+++ Data for processing
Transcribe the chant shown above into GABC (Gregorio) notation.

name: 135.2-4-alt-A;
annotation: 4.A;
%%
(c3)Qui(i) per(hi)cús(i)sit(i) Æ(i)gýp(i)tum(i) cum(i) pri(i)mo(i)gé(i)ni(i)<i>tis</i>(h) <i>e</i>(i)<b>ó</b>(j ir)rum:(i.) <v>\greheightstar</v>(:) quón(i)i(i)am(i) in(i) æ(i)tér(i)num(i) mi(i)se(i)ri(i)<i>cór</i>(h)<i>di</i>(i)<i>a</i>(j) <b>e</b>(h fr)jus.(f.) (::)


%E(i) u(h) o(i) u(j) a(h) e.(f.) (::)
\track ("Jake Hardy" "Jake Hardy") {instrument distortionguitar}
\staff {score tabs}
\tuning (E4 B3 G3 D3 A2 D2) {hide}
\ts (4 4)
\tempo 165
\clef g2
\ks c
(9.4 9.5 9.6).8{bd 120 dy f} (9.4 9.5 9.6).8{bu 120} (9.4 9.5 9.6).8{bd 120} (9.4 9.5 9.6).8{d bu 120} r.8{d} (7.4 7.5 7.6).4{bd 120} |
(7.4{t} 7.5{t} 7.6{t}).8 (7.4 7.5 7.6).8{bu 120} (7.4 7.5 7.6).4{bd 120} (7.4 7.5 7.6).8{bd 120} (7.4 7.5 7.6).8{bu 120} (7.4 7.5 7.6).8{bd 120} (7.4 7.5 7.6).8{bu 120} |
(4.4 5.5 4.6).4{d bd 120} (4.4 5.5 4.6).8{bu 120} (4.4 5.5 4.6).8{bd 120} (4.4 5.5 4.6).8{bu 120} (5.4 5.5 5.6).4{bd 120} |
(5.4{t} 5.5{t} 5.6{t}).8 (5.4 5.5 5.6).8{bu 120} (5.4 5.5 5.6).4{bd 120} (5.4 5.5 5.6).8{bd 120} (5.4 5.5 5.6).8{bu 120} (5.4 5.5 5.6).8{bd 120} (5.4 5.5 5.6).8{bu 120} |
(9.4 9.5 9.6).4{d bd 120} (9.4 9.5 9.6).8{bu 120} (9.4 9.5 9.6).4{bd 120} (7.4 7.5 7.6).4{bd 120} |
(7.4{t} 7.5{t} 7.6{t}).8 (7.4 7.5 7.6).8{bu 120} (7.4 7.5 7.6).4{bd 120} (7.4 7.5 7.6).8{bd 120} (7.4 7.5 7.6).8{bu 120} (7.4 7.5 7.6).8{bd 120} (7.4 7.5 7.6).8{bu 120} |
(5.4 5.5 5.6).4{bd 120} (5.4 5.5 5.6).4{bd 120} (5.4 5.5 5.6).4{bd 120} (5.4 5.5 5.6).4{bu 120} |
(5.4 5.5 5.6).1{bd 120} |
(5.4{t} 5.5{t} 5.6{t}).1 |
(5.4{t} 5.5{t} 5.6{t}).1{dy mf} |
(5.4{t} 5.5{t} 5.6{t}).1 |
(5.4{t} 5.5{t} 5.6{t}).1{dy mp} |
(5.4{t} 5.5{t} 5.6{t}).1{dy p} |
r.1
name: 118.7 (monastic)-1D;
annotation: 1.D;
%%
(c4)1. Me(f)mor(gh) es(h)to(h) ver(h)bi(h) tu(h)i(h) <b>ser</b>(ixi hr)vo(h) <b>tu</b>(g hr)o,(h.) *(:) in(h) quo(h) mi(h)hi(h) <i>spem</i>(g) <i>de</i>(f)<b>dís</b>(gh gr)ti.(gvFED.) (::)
++++++
→ Exercise aim: Could you write out all the records above again with every "annotation" switched to "commentary" and nothing else changed?

→ Written answer:
Transcribe the chant shown above into GABC (Gregorio) notation.

name: 135.2-4-alt-A;
commentary: 4.A;
%%
(c3)Qui(i) per(hi)cús(i)sit(i) Æ(i)gýp(i)tum(i) cum(i) pri(i)mo(i)gé(i)ni(i)<i>tis</i>(h) <i>e</i>(i)<b>ó</b>(j ir)rum:(i.) <v>\greheightstar</v>(:) quón(i)i(i)am(i) in(i) æ(i)tér(i)num(i) mi(i)se(i)ri(i)<i>cór</i>(h)<i>di</i>(i)<i>a</i>(j) <b>e</b>(h fr)jus.(f.) (::)


%E(i) u(h) o(i) u(j) a(h) e.(f.) (::)
\track ("Jake Hardy" "Jake Hardy") {instrument distortionguitar}
\staff {score tabs}
\tuning (E4 B3 G3 D3 A2 D2) {hide}
\ts (4 4)
\tempo 165
\clef g2
\ks c
(9.4 9.5 9.6).8{bd 120 dy f} (9.4 9.5 9.6).8{bu 120} (9.4 9.5 9.6).8{bd 120} (9.4 9.5 9.6).8{d bu 120} r.8{d} (7.4 7.5 7.6).4{bd 120} |
(7.4{t} 7.5{t} 7.6{t}).8 (7.4 7.5 7.6).8{bu 120} (7.4 7.5 7.6).4{bd 120} (7.4 7.5 7.6).8{bd 120} (7.4 7.5 7.6).8{bu 120} (7.4 7.5 7.6).8{bd 120} (7.4 7.5 7.6).8{bu 120} |
(4.4 5.5 4.6).4{d bd 120} (4.4 5.5 4.6).8{bu 120} (4.4 5.5 4.6).8{bd 120} (4.4 5.5 4.6).8{bu 120} (5.4 5.5 5.6).4{bd 120} |
(5.4{t} 5.5{t} 5.6{t}).8 (5.4 5.5 5.6).8{bu 120} (5.4 5.5 5.6).4{bd 120} (5.4 5.5 5.6).8{bd 120} (5.4 5.5 5.6).8{bu 120} (5.4 5.5 5.6).8{bd 120} (5.4 5.5 5.6).8{bu 120} |
(9.4 9.5 9.6).4{d bd 120} (9.4 9.5 9.6).8{bu 120} (9.4 9.5 9.6).4{bd 120} (7.4 7.5 7.6).4{bd 120} |
(7.4{t} 7.5{t} 7.6{t}).8 (7.4 7.5 7.6).8{bu 120} (7.4 7.5 7.6).4{bd 120} (7.4 7.5 7.6).8{bd 120} (7.4 7.5 7.6).8{bu 120} (7.4 7.5 7.6).8{bd 120} (7.4 7.5 7.6).8{bu 120} |
(5.4 5.5 5.6).4{bd 120} (5.4 5.5 5.6).4{bd 120} (5.4 5.5 5.6).4{bd 120} (5.4 5.5 5.6).4{bu 120} |
(5.4 5.5 5.6).1{bd 120} |
(5.4{t} 5.5{t} 5.6{t}).1 |
(5.4{t} 5.5{t} 5.6{t}).1{dy mf} |
(5.4{t} 5.5{t} 5.6{t}).1 |
(5.4{t} 5.5{t} 5.6{t}).1{dy mp} |
(5.4{t} 5.5{t} 5.6{t}).1{dy p} |
r.1
name: 118.7 (monastic)-1D;
commentary: 1.D;
%%
(c4)1. Me(f)mor(gh) es(h)to(h) ver(h)bi(h) tu(h)i(h) <b>ser</b>(ixi hr)vo(h) <b>tu</b>(g hr)o,(h.) *(:) in(h) quo(h) mi(h)hi(h) <i>spem</i>(g) <i>de</i>(f)<b>dís</b>(gh gr)ti.(gvFED.) (::)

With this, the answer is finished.